Jeanne Bellino, a former model, claimed that Tyler groped her in a Manhattan phone booth when she was 17, before pinning her against a wall later that day and simulating sex.

The incidents were alleged to have taken place while Bellino was working on a fashion show in the summer of 1975, when she claimed that a friend arranged for her to meet Aerosmith at a nearby hotel.

Tyler “vehemently” denied the allegations.

US District Judge Lewis Kaplan said Jeanne Bellino waited too long to sue Tyler, 75, according to Reuters.

He decided that the case did not qualify for a two-year window to submit claims that would otherwise fall outside the usual legal time limit, because the rock singer’s alleged conduct didn’t meet the criteria for posing “serious risk of physical injury”.

Tyler's lawyer, David Long-Daniels, told Reuters: “We agree with the judge's reasoning, and are grateful for this result on behalf of our client.”

Steven Tyler of Aerosmith performing in September 2023 (Getty Images)
Steven Tyler of Aerosmith performing in September 2023 (Getty Images)

The “Dream On” singer has also denied claims in a separate ongoing case filed by another woman in 2022.

He faces allegations of sexual battery and assault of a minor relating to his relationship with Julia Holcomb Misley, then 16, over a three-year period during the Seventies.
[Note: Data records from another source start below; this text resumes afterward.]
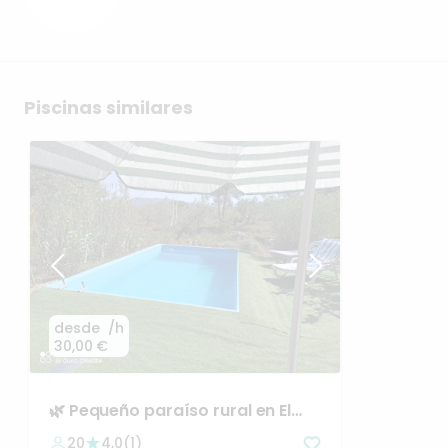
Piscinas similares
desde
/h
30,00 €
🌿
Pequeño
paraíso
rural
en
El
Perelló
(Tarragona)
20
4,0
(
1
)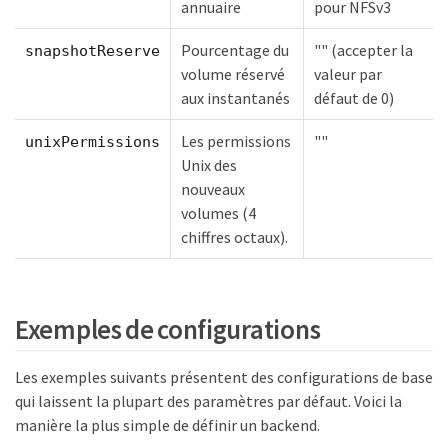
annuaire
pour NFSv3
Pourcentage du
"" (accepter la
snapshotReserve
volume réservé
valeur par
aux instantanés
défaut de 0)
Les permissions
""
unixPermissions
Unix des
nouveaux
volumes (4
chiffres octaux).
Exemples de configurations
Les exemples suivants présentent des configurations de base
qui laissent la plupart des paramètres par défaut. Voici la
manière la plus simple de définir un backend.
Tyler denies Misley’s accusations of assault and battery, but not that he had sex with her. In May last year, his lawyers argued that she could not use his memoirs as cause for “emotional distress”, as it was “free speech and he had not identified her”.
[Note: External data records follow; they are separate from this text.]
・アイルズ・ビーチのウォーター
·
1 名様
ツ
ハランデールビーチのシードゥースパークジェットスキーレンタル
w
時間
Tyler discussed a relationship with a teenage girl in two books, published in 2011 and 1997.

In Tyler’s 2011 memoir, Does The Noise in My Head Bother You?, he mentions meeting an unnamed 16-year-old “girlfriend to be.” He wrote that he almost “took a teen bride” and got her parents to sign over custody so he wouldn’t get arrested when she went on tour with him out of state.

The acknowledgements section of Does The Noise In My Head Bother You? thanks “Julia Halcomb,” which Misley has said is a reference to her.